Prof Anna Slater received her PhD in supramolecular chemistry from the University of Nottingham in 2011. Following postdoctoral positions in porphyrin self-assembly and porous organic cage materials she took up a Royal Society-EPSRC Dorothy Hodgkin Fellowship in 2016 and a Royal Society University Research Fellowship in 2021, both at the University of Liverpool. She was promoted to Chair in 2022. Anna developed an interest in flow chemistry during her PDRA positions, recognizing that flow technology has a lot to offer the supramolecular chemist; exploiting flow processes for enhanced control of chemistry is now a central theme of her work. Her research interests include molecular materials, enabling technology and organic synthesis and self-assembly.
www.agslatergroup.com
Twitter @annagslater
Prof. Agnieszka Szumna leads a research team at the Institute of Organic Chemistry of the Polish Academy of Sciences in Warsaw. The research interests focus on the synthesis of molecular capsules containing biocompatible components in their structure. Her group also develops the use of these capsules as nanocontainers, supramolecular catalysts, drug transporters, components of porous materials, and protein surface stabilizers. Her research group uses a wide range of methods related to organic synthesis, mechanochemistry, crystallography, and magnetic resonance, and also makes extensive use of chiraloptic methods and quantum-mechanical computing.
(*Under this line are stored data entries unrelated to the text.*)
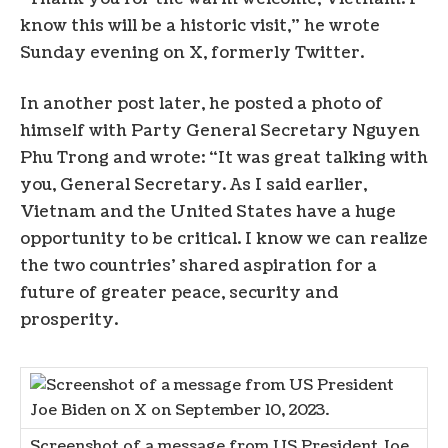
know this will be a historic visit,” he wrote
Sunday evening on X, formerly Twitter.
In another post later, he posted a photo of
himself with Party General Secretary Nguyen
Phu Trong and wrote: “It was great talking with
you, General Secretary. As I said earlier,
Vietnam and the United States have a huge
opportunity to be critical. I know we can realize
the two countries’ shared aspiration for a
future of greater peace, security and
prosperity.
Screenshot of a message from US President Joe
Agnieszka Szumna comes from the East part of Poland near Lublin. She studied chemistry at the University of Warsaw, where, in 1996, she defended her master's thesis in the field of crystallography (with honors). She conducted her doctoral thesis on the synthesis and structure of macrocyclic amides as anion receptors under the supervision of prof. J. Jurczak at ICHO PAN and defended in 2001 (with honors). From 2001 to 2003, she completed a postdoctoral fellowship at the University of Missouri, Columbia, USA under the supervision of prof. J. Atwood. One of the major achievements of this period was the recognition by Chemical & Engineering News of its publication on ion-pair receptors as one of the 100 most important achievements of 2002. She obtained her habilitation in 2010 based on a series of works entitled "Chiral Molecular Containers - Synthesis, Structure and Complexing Properties” and the academic title of professor in 2019. Prof. Szumna managed many grants financed by national agencies grant and the ITN grant of the Horizon2020 program. She is involved in several additional services outside her parent institution, like being a Head of the Scientific Council for Research Development of Torun University or a member of the scientific team of the Polish Society of Autoimmunolgical Diseases. For her scientific work, she was awarded several national-level awards and the Marie Skłodowska Curie-Wilhelm Klemm award (the joint award of the Polish PTChem and German Chemical Society, GDCh).
Max von Delius is Professor of Organic Chemistry at the Institute of Organic Chemistry of the University of Ulm. He studied chemistry at Friedrich-Alexander University (FAU) in Erlangen and at Louis-Pasteur University in Strasbourg (France). Max obtained his PhD from the University of Edinburgh (Scotland) and was a Leopoldina postdoctoral fellow at the University of Toronto (Canada). The Delius lab is aiming to to expand the toolbox of systems and materials chemistry and to achieve supramolecular control over important processes such as (dissipative) self-assembly or (photo)catalysis. Max was awarded the Cram-Lehn-Pedersen Prize and a Starting Grant by the European Research Council.